Amazing PerplexityChristopher Hitchens states:
“I didn’t expect, when I started off on my book tour, to be as lucky as I was and I, Jerry Falwell died my first week on the road, that was amazing.”
Sam Harris, very enthusiastically and laughingly,
“Yes, that was amazing luck!”
This must be far too erudite and or in-house atheist humor because I am simply perplexed. I just do not understand what was “amazing.”
I have asked for elucidation at Prof. Richard Dawkins’ website (487. Comment #130681) and am currently awaiting a response.
In the meantime, and I do mean “mean,” it may be of interest, or morbid curiosity, to note the following report by David Limbaugh from, The Paradoxical Hatred of Christopher Hitchens:
“Hitchens refused to back down from his excoriation of Falwell on the very day of his death, saying, ‘I don’t care whether his family’s feelings are hurt or not. But if they are, they can take comfort from the extraordinary piety and stupidity, and generally speaking, uniformity of the coverage of the man’s death.’ Hitchens’ response to CNN’s Anderson Cooper’s question of whether he believed in heaven and whether ‘you think Jerry Falwell is in it.’ Hitchens said he did not believe in it, but ‘I think it’s a pity there isn’t a hell for him to go to.'”

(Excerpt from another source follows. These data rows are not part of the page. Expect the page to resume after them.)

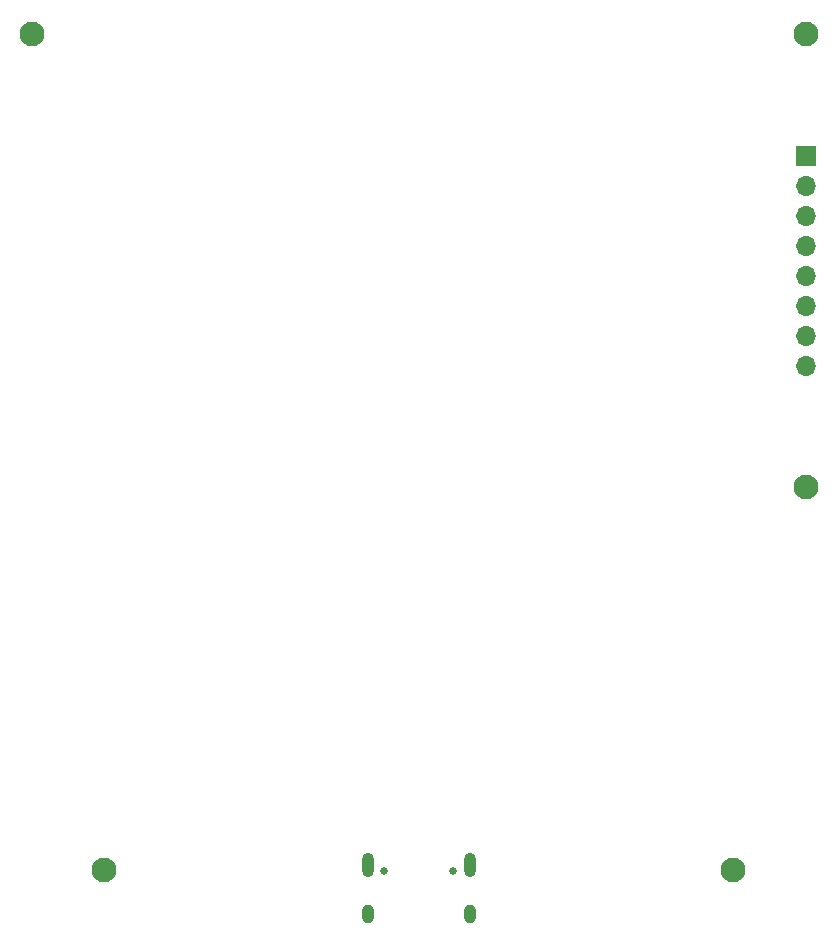
<source format=gbr>
%TF.GenerationSoftware,KiCad,Pcbnew,7.0.5*%
%TF.CreationDate,2023-10-05T13:47:36-07:00*%
%TF.ProjectId,EV9.5 Board Design,4556392e-3520-4426-9f61-726420446573,EV9*%
%TF.SameCoordinates,Original*%
%TF.FileFunction,Soldermask,Bot*%
%TF.FilePolarity,Negative*%
%FSLAX46Y46*%
G04 Gerber Fmt 4.6, Leading zero omitted, Abs format (unit mm)*
G04 Created by KiCad (PCBNEW 7.0.5) date 2023-10-05 13:47:36*
%MOMM*%
%LPD*%
G01*
G04 APERTURE LIST*
%ADD10C,2.100000*%
%ADD11R,1.700000X1.700000*%
%ADD12O,1.700000X1.700000*%
%ADD13C,0.650000*%
%ADD14O,1.000000X2.100000*%
%ADD15O,1.000000X1.600000*%
G04 APERTURE END LIST*
D10*
%TO.C,REF\u002A\u002A*%
X176937500Y-140345000D03*
%TD*%
D11*
%TO.C,J4*%
X183087500Y-79885000D03*
D12*
X183087500Y-82425000D03*
X183087500Y-84965000D03*
X183087500Y-87505000D03*
X183087500Y-90045000D03*
X183087500Y-92585000D03*
X183087500Y-95125000D03*
X183087500Y-97665000D03*
%TD*%
D10*
%TO.C,REF\u002A\u002A*%
X183087500Y-107925000D03*
%TD*%
%TO.C,REF\u002A\u002A*%
X117587500Y-69625000D03*
%TD*%
%TO.C,REF\u002A\u002A*%
X183120000Y-69625000D03*
%TD*%
%TO.C,REF\u002A\u002A*%
X123637500Y-140345000D03*
%TD*%
D13*
%TO.C,J9*%
X147397500Y-140446000D03*
X153177500Y-140446000D03*
D14*
X145967500Y-139916000D03*
D15*
X145967500Y-144096000D03*
D14*
X154607500Y-139916000D03*
D15*
X154607500Y-144096000D03*
%TD*%
M02*

</source>
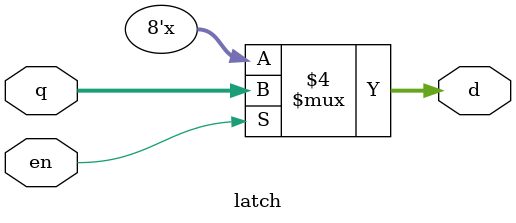
<source format=sv>
module latch(q,en,d);
parameter n=8;
input bit [n-1:0]  q;
input en;
output bit [n-1:0] d; 
always@(*) 
	if(en==1'b1) d<=q;
	else d<=d;
endmodule

</source>
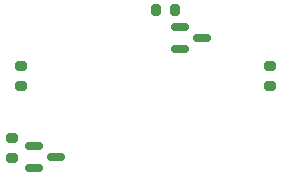
<source format=gbr>
%TF.GenerationSoftware,KiCad,Pcbnew,7.0.9*%
%TF.CreationDate,2023-12-30T10:40:08-05:00*%
%TF.ProjectId,DIY HBridge,44495920-4842-4726-9964-67652e6b6963,rev?*%
%TF.SameCoordinates,Original*%
%TF.FileFunction,Paste,Top*%
%TF.FilePolarity,Positive*%
%FSLAX46Y46*%
G04 Gerber Fmt 4.6, Leading zero omitted, Abs format (unit mm)*
G04 Created by KiCad (PCBNEW 7.0.9) date 2023-12-30 10:40:08*
%MOMM*%
%LPD*%
G01*
G04 APERTURE LIST*
G04 Aperture macros list*
%AMRoundRect*
0 Rectangle with rounded corners*
0 $1 Rounding radius*
0 $2 $3 $4 $5 $6 $7 $8 $9 X,Y pos of 4 corners*
0 Add a 4 corners polygon primitive as box body*
4,1,4,$2,$3,$4,$5,$6,$7,$8,$9,$2,$3,0*
0 Add four circle primitives for the rounded corners*
1,1,$1+$1,$2,$3*
1,1,$1+$1,$4,$5*
1,1,$1+$1,$6,$7*
1,1,$1+$1,$8,$9*
0 Add four rect primitives between the rounded corners*
20,1,$1+$1,$2,$3,$4,$5,0*
20,1,$1+$1,$4,$5,$6,$7,0*
20,1,$1+$1,$6,$7,$8,$9,0*
20,1,$1+$1,$8,$9,$2,$3,0*%
G04 Aperture macros list end*
%ADD10RoundRect,0.150000X-0.587500X-0.150000X0.587500X-0.150000X0.587500X0.150000X-0.587500X0.150000X0*%
%ADD11RoundRect,0.200000X-0.275000X0.200000X-0.275000X-0.200000X0.275000X-0.200000X0.275000X0.200000X0*%
%ADD12RoundRect,0.200000X0.200000X0.275000X-0.200000X0.275000X-0.200000X-0.275000X0.200000X-0.275000X0*%
G04 APERTURE END LIST*
D10*
%TO.C,Q5*%
X67896500Y-64328000D03*
X67896500Y-66228000D03*
X69771500Y-65278000D03*
%TD*%
D11*
%TO.C,R2*%
X87884000Y-57595000D03*
X87884000Y-59245000D03*
%TD*%
%TO.C,R1*%
X66802000Y-57595000D03*
X66802000Y-59245000D03*
%TD*%
%TO.C,R4*%
X66040000Y-63691000D03*
X66040000Y-65341000D03*
%TD*%
D12*
%TO.C,R3*%
X79819000Y-52832000D03*
X78169000Y-52832000D03*
%TD*%
D10*
%TO.C,Q6*%
X80264000Y-54234000D03*
X80264000Y-56134000D03*
X82139000Y-55184000D03*
%TD*%
M02*

</source>
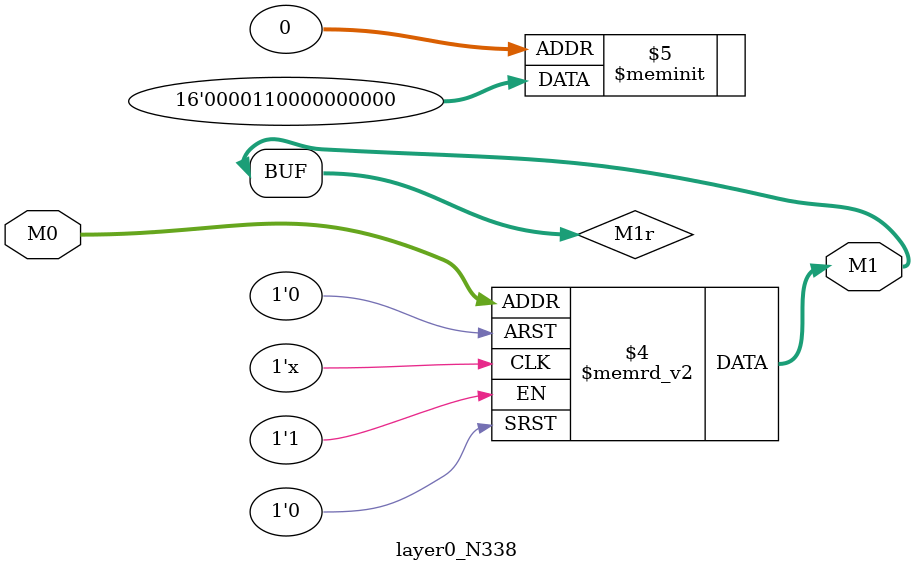
<source format=v>
module layer0_N338 ( input [2:0] M0, output [1:0] M1 );

	(*rom_style = "distributed" *) reg [1:0] M1r;
	assign M1 = M1r;
	always @ (M0) begin
		case (M0)
			3'b000: M1r = 2'b00;
			3'b100: M1r = 2'b00;
			3'b010: M1r = 2'b00;
			3'b110: M1r = 2'b00;
			3'b001: M1r = 2'b00;
			3'b101: M1r = 2'b11;
			3'b011: M1r = 2'b00;
			3'b111: M1r = 2'b00;

		endcase
	end
endmodule

</source>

Anonymous Confession of an Atheist Clergyman
Prof. Richard Dawkins mentions that Dan Barker is compiling a “collection of clergymen who have lost their faith but don’t dare say so because it’s their only living, it’s the only thing they know.” Sam Harris claims to have been in contact with precisely ONE such person. This is as fascinating as Sam Harris’ ability to name precisely ONE secular charity as a counterbalance to the hundreds of thousands of religious ones. He is aware of precisely ONE single clergyman out of all of the clergymen on the planet and this is supposed to make some sort of point.
Well, it actually does make a point: the book will be about dishonest and hypocritical unbelievers. Yet, between Prof. Richard Dawkins’ statement and today Dan Barker published yet another book based on his old, tired and only self-appointed claim to fame the good old , “I’m an ex-preacher” routine.